--- SOURCE EXTRACT ---
Who voted against women bishops in the Anglican Church?

Recently, I read a blog post by a woman who was going to the annual meetings of the ETS, even though she knew that not many other women would be present. I liked most of her reasons for calling upon other evangelical women scholars to join her there. One thing troubled me though, and that was her obvious (though not explicitly stated) assumption that all the men at ETS would be complementarian and all the women would be egalitarian. I know many men who are egalitarian and many women who are complementarian. Can it be, I wonder, that this has not been the experience of the evangelical female scholar whose comments I read?

Thosr thoughts came back to me today as I learned from an article in The Telegraph that 33 out of the 74 members of the House of Laity who voted against the appointment of women as Anglican bishops were women. We are all created male or female, and some of us become egalitarian while others are complementarian, but we should not assume from knowing where a person fits in the first set with which of the second set they identify.

Benevolent sexism

Somewhat related to the above issue was an article I came upon through a link from First Things. It indicates that, “The bad news is that gentlemanly behavior makes people happy.” Charles Murray quotes the following conclusion from the abstract of an article in The Psychology of Women Quarterly:

 The results imply that although benevolent sexism perpetuates inequality at the structural level, it might offer some benefits at the personal level. Thus, our findings reinforce the dangerous nature of benevolent sexism and emphasize the need for interventions to reduce its prevalence.
--- RECORDED INFORMATION ---
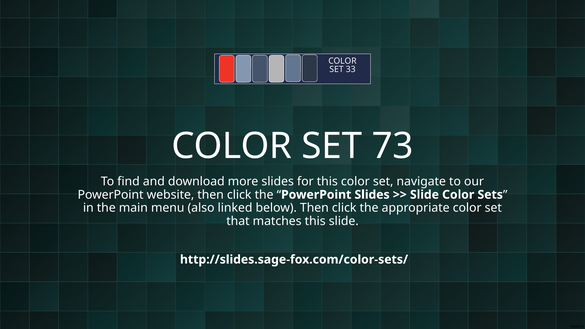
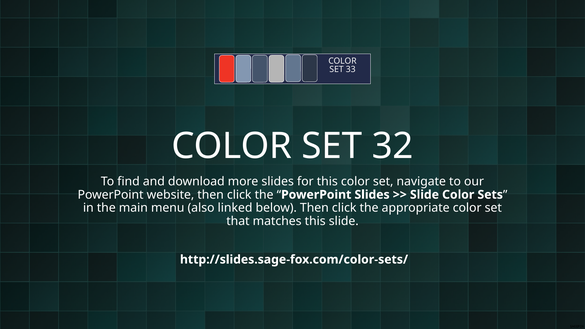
73: 73 -> 32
---
WRITTEN TASK: Decide whether each statement agrees with the text on women bishops and benevolent sexism, answering yes or no and quoting the words of the text that decide it. (a) Of the House of Laity members who voted against women as Anglican bishops, 33 out of 74 were women. (b) The woman whose blog post is discussed explicitly stated that all the men at ETS would be complementarian. (c) The quoted abstract says benevolent sexism offers no benefits at the personal level.

COMPLETE RESPONSE:
(a) Yes: "33 out of the 74 members of the House of Laity who voted against the appointment of women as Anglican bishops were women."
(b) No: "her obvious (though not explicitly stated) assumption that all the men at ETS would be complementarian"
(c) No: "it might offer some benefits at the personal level."